Selected excerpt:
--- START ---
Fuel prices in the Philippines are set to increase by up to P1.90 per liter on March 3, 2026, marking the 10th consecutive weekly rise for diesel and kerosene. The Department of Energy (DOE) attributed the spike to supply disruptions in the Strait of Hormuz, a critical oil chokepoint, following recent U.S. and Israeli strikes on Iran and retaliatory Iranian attacks across the region. Local oil firms have one to two months of inventory, but prices could climb further as the full impact of the crisis materializes.
While the government prepares for potential subsidy disbursement, business groups and transport advocates have criticized delays in addressing price hikes. MANIBELA, a transport sector coalition, condemned the DOE for failing to approve fare adjustment petitions, exacerbating financial strain on drivers and operators. Senator Sherwin Gatchalian proposed revising subsidy triggers to respond faster to price surges, suggesting automatic disbursement if weekly fuel price increases exceed a set percentage.
The Philippine Chamber of Commerce and Industry (PCCI) urged energy diversification to reduce reliance on Middle East imports, emphasizing renewable energy development and strategic fuel stockpiling. Meanwhile, the Department of Agriculture monitored staple food prices to mitigate inflationary pressures from higher logistics costs.
As the crisis unfolds, the Marcos administration faces mounting pressure to balance immediate relief with long-term energy resilience amid volatile global markets.
--- END ---
Records:
--- START ---
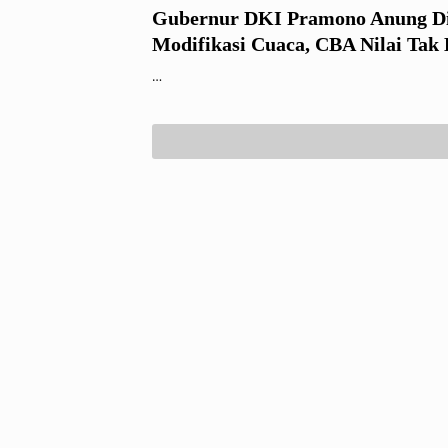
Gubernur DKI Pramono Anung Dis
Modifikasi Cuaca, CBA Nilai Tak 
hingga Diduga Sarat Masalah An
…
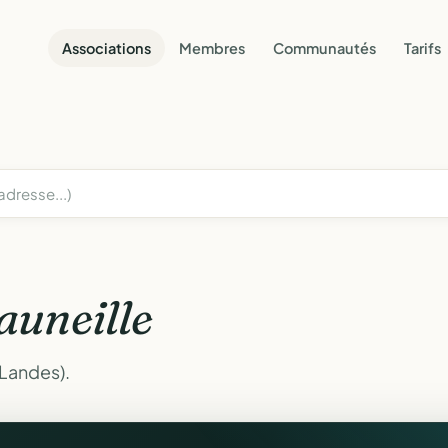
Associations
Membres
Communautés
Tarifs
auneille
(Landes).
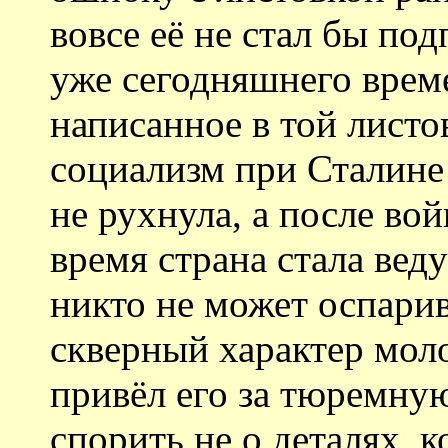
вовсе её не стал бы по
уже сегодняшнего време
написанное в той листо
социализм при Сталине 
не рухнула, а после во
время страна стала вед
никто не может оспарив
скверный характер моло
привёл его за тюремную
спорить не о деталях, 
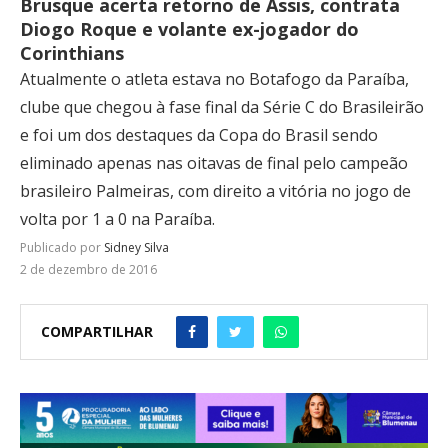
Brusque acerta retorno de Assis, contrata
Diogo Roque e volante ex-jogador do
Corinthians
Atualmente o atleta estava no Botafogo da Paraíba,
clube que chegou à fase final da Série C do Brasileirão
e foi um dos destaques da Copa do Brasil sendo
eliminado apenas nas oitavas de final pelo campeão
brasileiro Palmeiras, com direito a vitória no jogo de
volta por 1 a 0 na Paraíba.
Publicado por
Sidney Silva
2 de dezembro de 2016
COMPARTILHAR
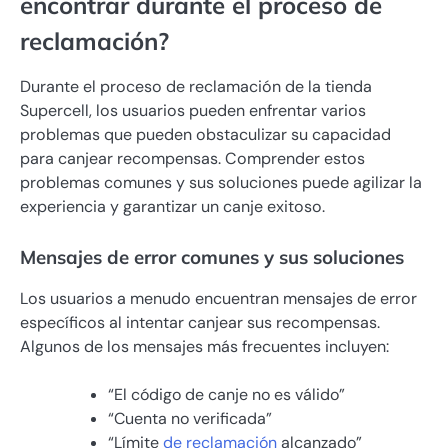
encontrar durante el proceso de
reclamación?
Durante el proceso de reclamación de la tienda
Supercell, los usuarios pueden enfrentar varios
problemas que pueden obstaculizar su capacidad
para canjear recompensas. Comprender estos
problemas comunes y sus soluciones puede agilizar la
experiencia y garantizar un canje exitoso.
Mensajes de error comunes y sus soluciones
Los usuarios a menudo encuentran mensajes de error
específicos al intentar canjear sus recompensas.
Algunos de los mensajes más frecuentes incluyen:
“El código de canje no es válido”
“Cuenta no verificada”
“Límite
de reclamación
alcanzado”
--- END ---
Task instructions:
[a] Duplicate the part of the fuel price report that opens with the words containing "The Philippine Chamber" and closes with "volatile global markets.".
[b] Summarize the fuel price report in two sentences.
[c] List every government department, coalition and business chamber that the fuel price report mentions.

Numbered responses:
[a]
The Philippine Chamber of Commerce and Industry (PCCI) urged energy diversification to reduce reliance on Middle East imports, emphasizing renewable energy development and strategic fuel stockpiling. Meanwhile, the Department of Agriculture monitored staple food prices to mitigate inflationary pressures from higher logistics costs.
As the crisis unfolds, the Marcos administration faces mounting pressure to balance immediate relief with long-term energy resilience amid volatile global markets.

[b] Fuel prices in the Philippines are set to rise by up to P1.90 per liter on March 3, 2026, the 10th straight weekly increase for diesel and kerosene, which the Department of Energy blamed on supply disruptions in the Strait of Hormuz. Business groups and transport advocates have criticized delays in addressing the hikes, Senator Sherwin Gatchalian proposed faster subsidy triggers, and the Philippine Chamber of Commerce and Industry urged energy diversification.

[c]
- Department of Energy (DOE)
- MANIBELA
- Philippine Chamber of Commerce and Industry (PCCI)
- Department of Agriculture